Teenager Elijah Doughty died on Monday morning after the scooter he was riding, which was reported stolen on Sunday and was linked to the accused, was involved in a crash with the 55-year-old accused’s Nissan Navara.

Dozens of protesters are expected to be charged over the riots which forced court proceedings to be cancelled and the court room evacuated.

Enraged crowd attacks police at Kalgoorlie court after Indigenous boy’s death, throwing stones, jumping on police cars and attacking police.

But one woman, Hayley Garlett, has been praised for her efforts to try and stem the violence.

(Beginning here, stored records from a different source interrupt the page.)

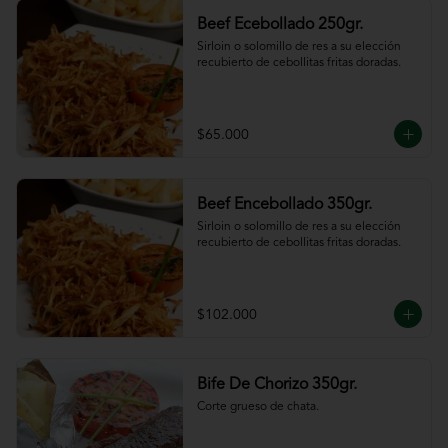
Beef Ecebollado 250gr.
Sirloin o solomillo de res a su elección 
recubierto de cebollitas fritas doradas.
$65.000
Beef Encebollado 350gr.
Sirloin o solomillo de res a su elección 
recubierto de cebollitas fritas doradas.
$102.000
Bife De Chorizo 350gr.
Corte grueso de chata.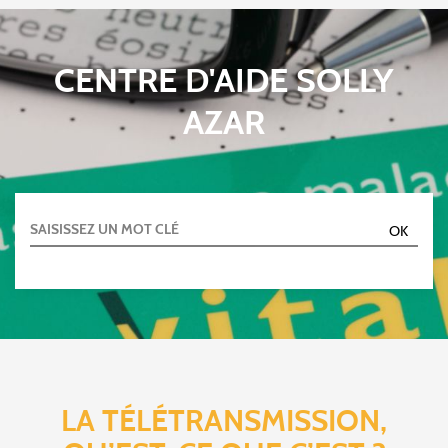
CENTRE D'AIDE SOLLY
AZAR
LA TÉLÉTRANSMISSION,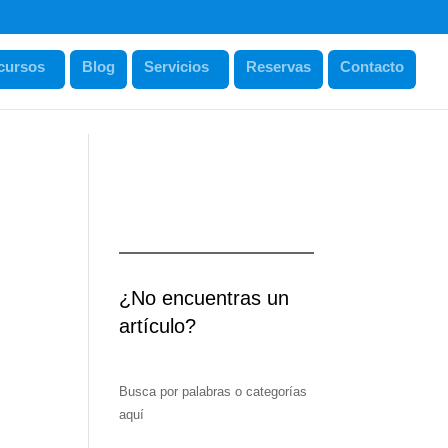
cursos
Blog
Servicios
Reservas
Contacto
¿No encuentras un
artículo?
Busca por palabras o categorías
aquí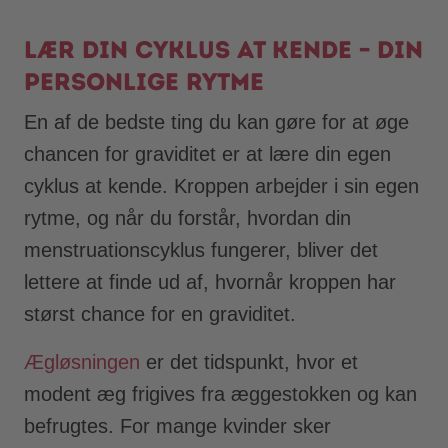
Lær din cyklus at kende – din
personlige rytme
En af de bedste ting du kan gøre for at øge
chancen for graviditet er at lære din egen
cyklus at kende. Kroppen arbejder i sin egen
rytme, og når du forstår, hvordan din
menstruationscyklus fungerer, bliver det
lettere at finde ud af, hvornår kroppen har
størst chance for en graviditet.
Ægløsningen
er det tidspunkt, hvor et
modent æg frigives fra æggestokken og kan
befrugtes. For mange kvinder sker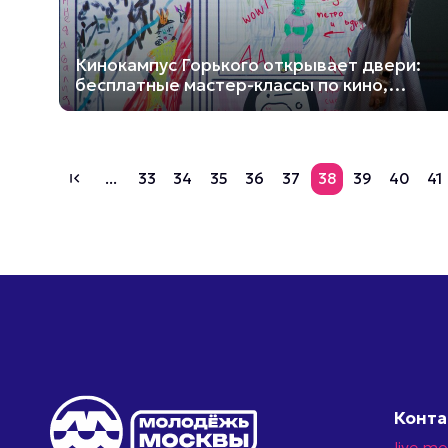
Кинокампус Горького открывает двери:
бесплатные мастер-классы по кино,
играм и блогингу
...
33
34
35
36
37
38
39
40
41
first_page
Конт
live.m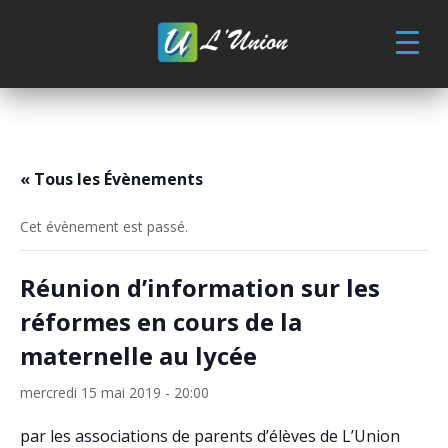
Skip
to
content
« Tous les Évènements
Cet évènement est passé.
Réunion d’information sur les
réformes en cours de la
maternelle au lycée
mercredi 15 mai 2019 - 20:00
par les associations de parents d’élèves de L’Union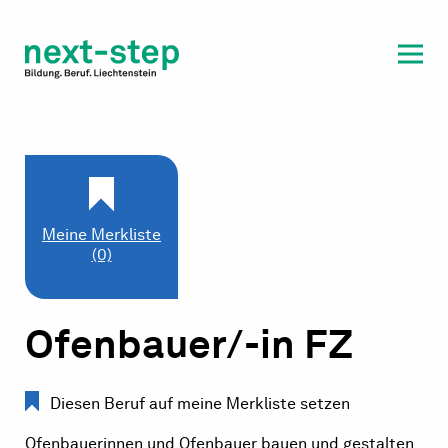
Laufbahn & Weiterbildung
Beratung & Unterstützung
Meine Merkliste
(0)
Ofenbauer/-in FZ
Diesen Beruf auf meine Merkliste setzen
Ofenbauerinnen und Ofenbauer bauen und gestalten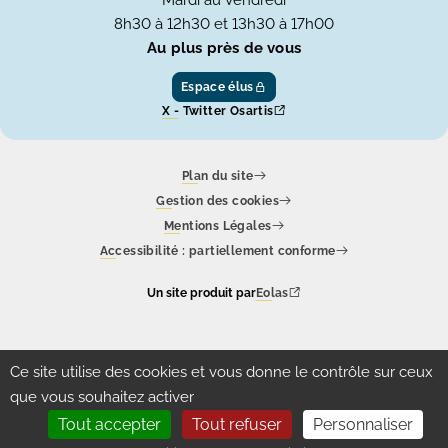
Mardi au Vendredi
8h30 à 12h30 et 13h30 à 17h00
Au plus près de vous
Espace élus
X - Twitter Osartis
Plan du site
Gestion des cookies
Mentions Légales
Accessibilité : partiellement conforme
Un site produit par
Eolas
Ce site utilise des cookies et vous donne le contrôle sur ceux
que vous souhaitez activer
Tout accepter
Tout refuser
Personnaliser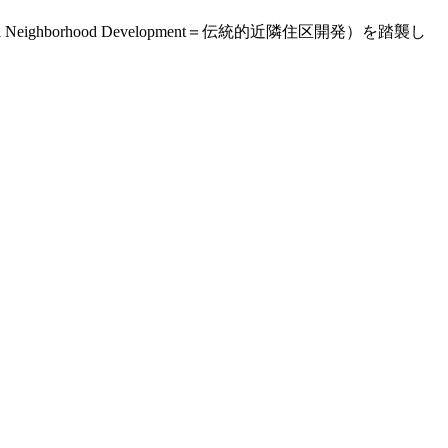
ghborhood Development＝伝統的近隣住区開発）を踏襲し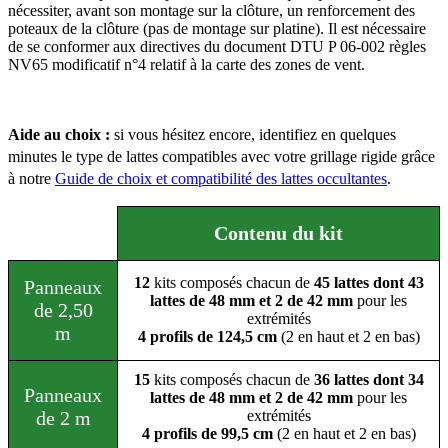
nécessiter, avant son montage sur la clôture, un renforcement des
poteaux de la clôture (pas de montage sur platine). Il est nécessaire
de se conformer aux directives du document DTU P 06-002 règles
NV65 modificatif n°4 relatif à la carte des zones de vent.
Aide au choix :
si vous hésitez encore, identifiez en quelques
minutes le type de lattes compatibles avec votre grillage rigide grâce
à notre
Guide de choix et compatibilité des lattes occultantes
.
Contenu du kit
12
kits composés chacun de
45 lattes dont 43
Panneaux
lattes de 48 mm et 2 de 42 mm
pour les
de 2,50
extrémités
m
4 profils de 124,5 cm
(2 en haut et 2 en bas)
15
kits composés chacun de
36 lattes dont 34
Panneaux
lattes de 48 mm et 2 de 42 mm
pour les
de 2 m
extrémités
4 profils de 99,5 cm
(2 en haut et 2 en bas)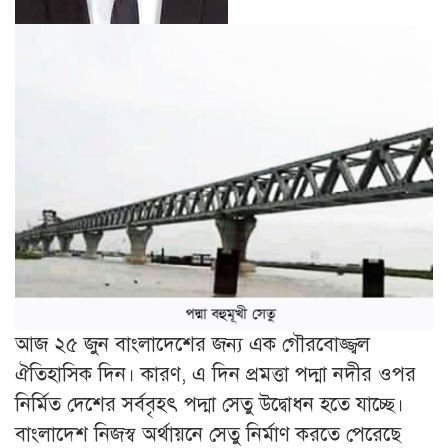
আজ ২৫ জুন বাংলাদেশের জন্য এক গৌরবোজ্জ্বল
ঐতিহাসিক দিন। কারণ, এ দিন প্রমত্তা পদ্মা নদীর ওপর
নির্মিত দেশের সর্ববৃহৎ পদ্মা সেতু উদ্বোধন হতে যাচ্ছে।
বাংলাদেশ নিজস্ব অর্থায়নে সেতু নির্মাণ করতে পেরেছে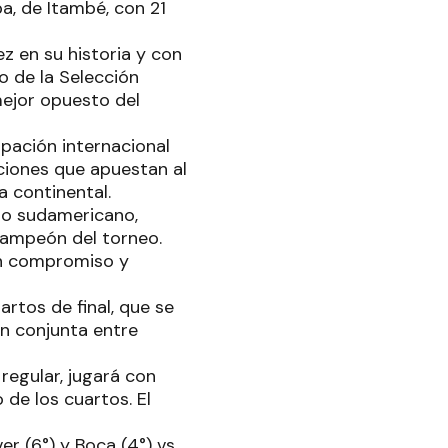
a, de Itambé, con 21
 en su historia y con
o de la Selección
mejor opuesto del
ipación internacional
ciones que apuestan al
a continental.
io sudamericano,
campeón del torneo.
con compromiso y
artos de final, que se
n conjunta entre
regular, jugará con
 de los cuartos. El
er (6°) y Boca (4°) vs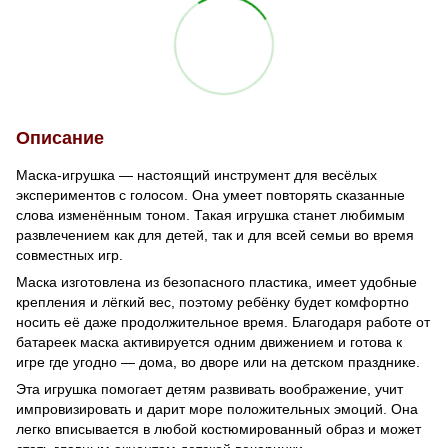
Описание
Маска-игрушка — настоящий инструмент для весёлых
экспериментов с голосом. Она умеет повторять сказанные
слова изменённым тоном. Такая игрушка станет любимым
развлечением как для детей, так и для всей семьи во время
совместных игр.
Маска изготовлена из безопасного пластика, имеет удобные
крепления и лёгкий вес, поэтому ребёнку будет комфортно
носить её даже продолжительное время. Благодаря работе от
батареек маска активируется одним движением и готова к
игре где угодно — дома, во дворе или на детском празднике.
Эта игрушка помогает детям развивать воображение, учит
импровизировать и дарит море положительных эмоций. Она
легко вписывается в любой костюмированный образ и может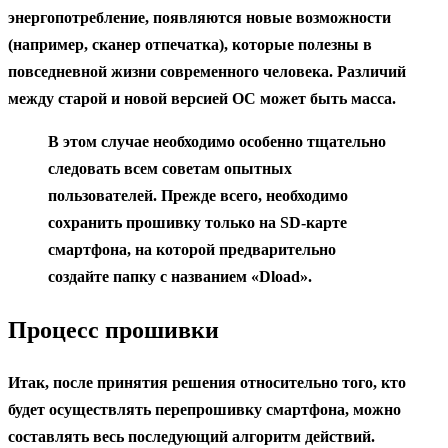
энергопотребление, появляются новые возможности
(например, сканер отпечатка), которые полезны в
повседневной жизни современного человека. Различий
между старой и новой версией ОС может быть масса.
В этом случае необходимо особенно тщательно
следовать всем советам опытных
пользователей. Прежде всего, необходимо
сохранить прошивку только на SD-карте
смартфона, на которой предварительно
создайте папку с названием «Dload».
Процесс прошивки
Итак, после принятия решения относительно того, кто
будет осуществлять перепрошивку смартфона, можно
составлять весь последующий алгоритм действий.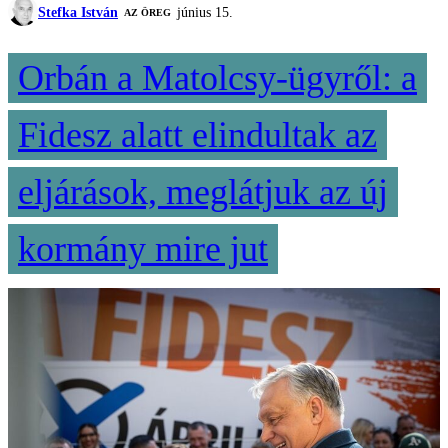
Stefka István
június 15.
AZ ÖREG
Orbán a Matolcsy-ügyről: a
Fidesz alatt elindultak az
eljárások, meglátjuk az új
kormány mire jut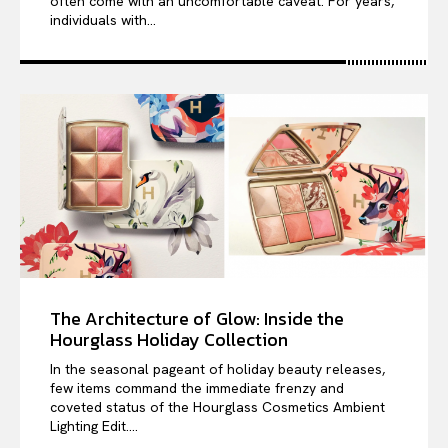
often come with an uncomfortable caveat. For years,
individuals with...
The Architecture of Glow: Inside the
Hourglass Holiday Collection
In the seasonal pageant of holiday beauty releases,
few items command the immediate frenzy and
coveted status of the Hourglass Cosmetics Ambient
Lighting Edit....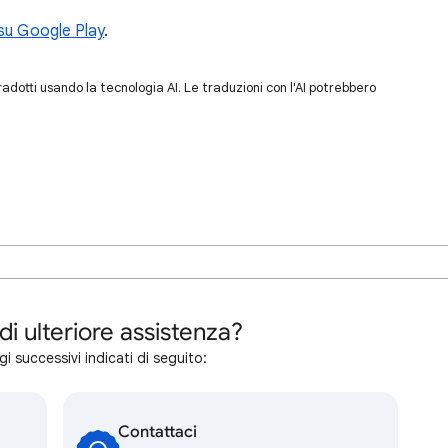
 su Google Play
.
dotti usando la tecnologia AI. Le traduzioni con l'AI potrebbero
di ulteriore assistenza?
i successivi indicati di seguito:
Contattaci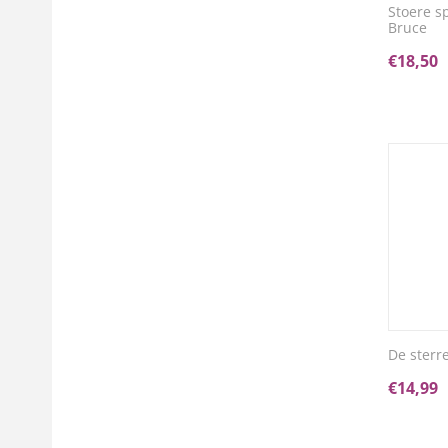
Stoere s
Bruce
€
18,50
De sterr
€
14,99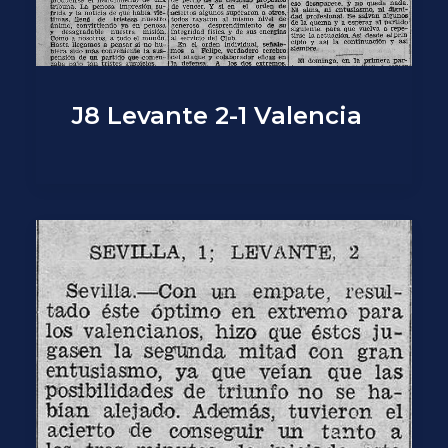
J8 Levante 2-1 Valencia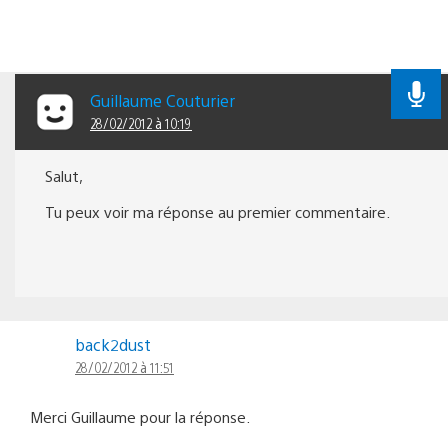
Guillaume Couturier
28/02/2012 à 10:19
Salut,
Tu peux voir ma réponse au premier commentaire.
back2dust
28/02/2012 à 11:51
Merci Guillaume pour la réponse.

Ms Garlett, who said she is a cousin of the deceased teenager was captured on video during the altercation standing between police and protesters with her arms held up.

After a photo of her courageous act was shared on social media, Ms Garlett was commended for her maturity in the face of an ugly and violent situation.

“This young lady deserves every recognition and commendation she can get for her act of bravery and maturity amongst scenes of violence and chaos,” the post sharing the photo of Ms Garlett read.

Ms Garlett said she and her mother stood strong to try and stop what was meant to be a peaceful protest from turning violent.

“We really didn’t want it to come to that, it was supposed to be a peaceful protest, I just don’t understand how it got so out of control,” she said.

However while tensions boiled over, resulting in up to 200 – mostly young people – attacking police, police vehicles and neighbouring businesses, Ms Garlett’s actions, and those of her mother, were widely praised.

“Hayley Garlett, you showed maturity beyond your years. I saw this on the news and I shed tears because you were strong enough to stand tall and be a role model in all this hate. Well done, you will go far with a spirit like that,” wrote one commentor.

“Hayley you are an inspiration to women indigenous or otherwise,” said another.